→ TEXT EXCERPT
[Start of section]

BeyondtheClouds Posted November 16, 2012 Posted November 16, 2012 What is the difference between a serial monogamist and someone who is in a monogamous relationship? What are the red flags? And why is serial monogamy so bad? Sharon Stone once said that while women can fake orgasms, men can fake entire relationships. There is the feeling that men crave companionship more than women and will say and do anything to keep a woman around until they get tired of her or find something better. I may have been in one of those relationships a few years ago. The guy was in his late 40s and a never married. He was also clumsy socially so he was happy to go along with whatever my friends were doing. While he talked up marriage, he suggested co-habitation, that is, moving into my place. I turned down the "offer." While he never proposed, he accused me of wanting just an arrangement. We finally broke up. In my current relationship, my bf wanted me to spend more and more time with him and at his place. I finally asked him then, what did he intend to do with his female "friend" that he never introduced me to. He got rid of her. And one time we got into an argument as I was moving some of his work papers off his couch so that I could sit down. HE got mad at me and I told him, well, if you want me to live with you, this is what you will have to put up with. And if you're not serious about our relationship, then I need to see you less so that I can find someone who is more committed. So now everything is progressing just the way I want them to and he is happy and keen too. One thing about monogamy at a young age, one couldn't possibly expect people to rush into marriage before the age of 30. there is just too much to do, including much more growing changing and maturing. If that causes someone to be a serial monogamist, then so be it. cheaper than divorce.

[End of section]

In the forum post on serial monogamy, what did the writer's current boyfriend do about the female "friend" he had never introduced?

→ Entries taken from a collection

[Start of section]

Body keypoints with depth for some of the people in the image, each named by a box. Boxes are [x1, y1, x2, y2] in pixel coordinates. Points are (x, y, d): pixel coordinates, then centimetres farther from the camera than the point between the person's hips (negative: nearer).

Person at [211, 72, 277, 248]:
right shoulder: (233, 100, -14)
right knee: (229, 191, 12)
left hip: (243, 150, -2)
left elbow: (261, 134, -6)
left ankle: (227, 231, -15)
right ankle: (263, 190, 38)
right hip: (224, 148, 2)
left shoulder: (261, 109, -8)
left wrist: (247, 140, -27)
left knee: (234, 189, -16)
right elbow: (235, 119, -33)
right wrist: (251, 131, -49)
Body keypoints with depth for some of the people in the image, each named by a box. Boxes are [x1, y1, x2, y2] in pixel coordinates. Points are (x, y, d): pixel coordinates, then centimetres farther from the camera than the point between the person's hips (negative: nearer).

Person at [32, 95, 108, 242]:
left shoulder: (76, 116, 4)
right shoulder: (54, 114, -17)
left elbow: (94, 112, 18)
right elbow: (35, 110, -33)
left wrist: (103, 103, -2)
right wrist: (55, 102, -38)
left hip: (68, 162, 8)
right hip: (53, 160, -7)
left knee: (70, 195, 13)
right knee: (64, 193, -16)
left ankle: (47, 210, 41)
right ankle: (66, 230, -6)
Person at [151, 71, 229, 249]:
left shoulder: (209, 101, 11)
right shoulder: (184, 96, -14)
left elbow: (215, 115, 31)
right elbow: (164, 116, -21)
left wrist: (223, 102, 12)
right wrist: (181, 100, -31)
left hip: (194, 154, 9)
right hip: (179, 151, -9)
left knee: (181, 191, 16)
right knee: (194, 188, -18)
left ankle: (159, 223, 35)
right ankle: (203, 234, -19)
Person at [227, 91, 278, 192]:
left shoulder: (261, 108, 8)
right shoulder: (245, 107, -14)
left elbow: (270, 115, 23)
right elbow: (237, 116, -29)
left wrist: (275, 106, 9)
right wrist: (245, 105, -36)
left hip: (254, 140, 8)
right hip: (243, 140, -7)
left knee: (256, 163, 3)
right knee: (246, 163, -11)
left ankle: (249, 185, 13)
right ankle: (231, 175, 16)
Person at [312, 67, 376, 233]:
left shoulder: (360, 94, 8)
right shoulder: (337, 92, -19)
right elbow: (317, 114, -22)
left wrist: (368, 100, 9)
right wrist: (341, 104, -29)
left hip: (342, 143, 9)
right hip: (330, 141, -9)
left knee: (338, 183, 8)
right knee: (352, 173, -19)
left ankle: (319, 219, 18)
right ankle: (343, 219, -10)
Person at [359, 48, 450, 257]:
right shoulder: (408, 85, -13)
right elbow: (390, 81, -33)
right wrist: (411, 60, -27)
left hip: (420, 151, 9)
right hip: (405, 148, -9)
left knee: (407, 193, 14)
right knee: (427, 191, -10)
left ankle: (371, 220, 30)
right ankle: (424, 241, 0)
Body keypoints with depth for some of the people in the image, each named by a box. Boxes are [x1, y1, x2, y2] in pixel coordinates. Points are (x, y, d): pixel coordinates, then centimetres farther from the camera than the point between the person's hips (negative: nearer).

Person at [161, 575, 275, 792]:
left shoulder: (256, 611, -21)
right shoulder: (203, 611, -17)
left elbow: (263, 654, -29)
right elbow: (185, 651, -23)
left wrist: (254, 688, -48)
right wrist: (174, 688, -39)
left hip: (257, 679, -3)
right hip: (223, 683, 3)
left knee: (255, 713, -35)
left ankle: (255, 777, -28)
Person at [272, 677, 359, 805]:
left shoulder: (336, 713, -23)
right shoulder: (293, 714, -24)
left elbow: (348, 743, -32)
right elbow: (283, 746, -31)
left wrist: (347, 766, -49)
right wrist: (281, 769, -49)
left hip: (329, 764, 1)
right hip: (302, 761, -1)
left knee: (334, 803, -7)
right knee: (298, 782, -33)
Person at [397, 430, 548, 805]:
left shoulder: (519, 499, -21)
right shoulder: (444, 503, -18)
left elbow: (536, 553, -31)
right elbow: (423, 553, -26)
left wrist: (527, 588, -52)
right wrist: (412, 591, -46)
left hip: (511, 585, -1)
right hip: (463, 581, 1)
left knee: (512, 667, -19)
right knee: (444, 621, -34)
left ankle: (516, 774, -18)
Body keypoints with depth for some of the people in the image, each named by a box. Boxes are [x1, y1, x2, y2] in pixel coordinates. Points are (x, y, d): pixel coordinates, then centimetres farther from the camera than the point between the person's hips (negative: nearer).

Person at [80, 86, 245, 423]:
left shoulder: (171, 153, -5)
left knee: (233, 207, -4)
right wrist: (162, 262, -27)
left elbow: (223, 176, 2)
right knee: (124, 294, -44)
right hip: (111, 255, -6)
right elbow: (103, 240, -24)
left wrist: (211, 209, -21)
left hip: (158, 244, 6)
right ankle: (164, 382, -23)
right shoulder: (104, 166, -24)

[End of section]

→ SOLUTION
He got rid of her.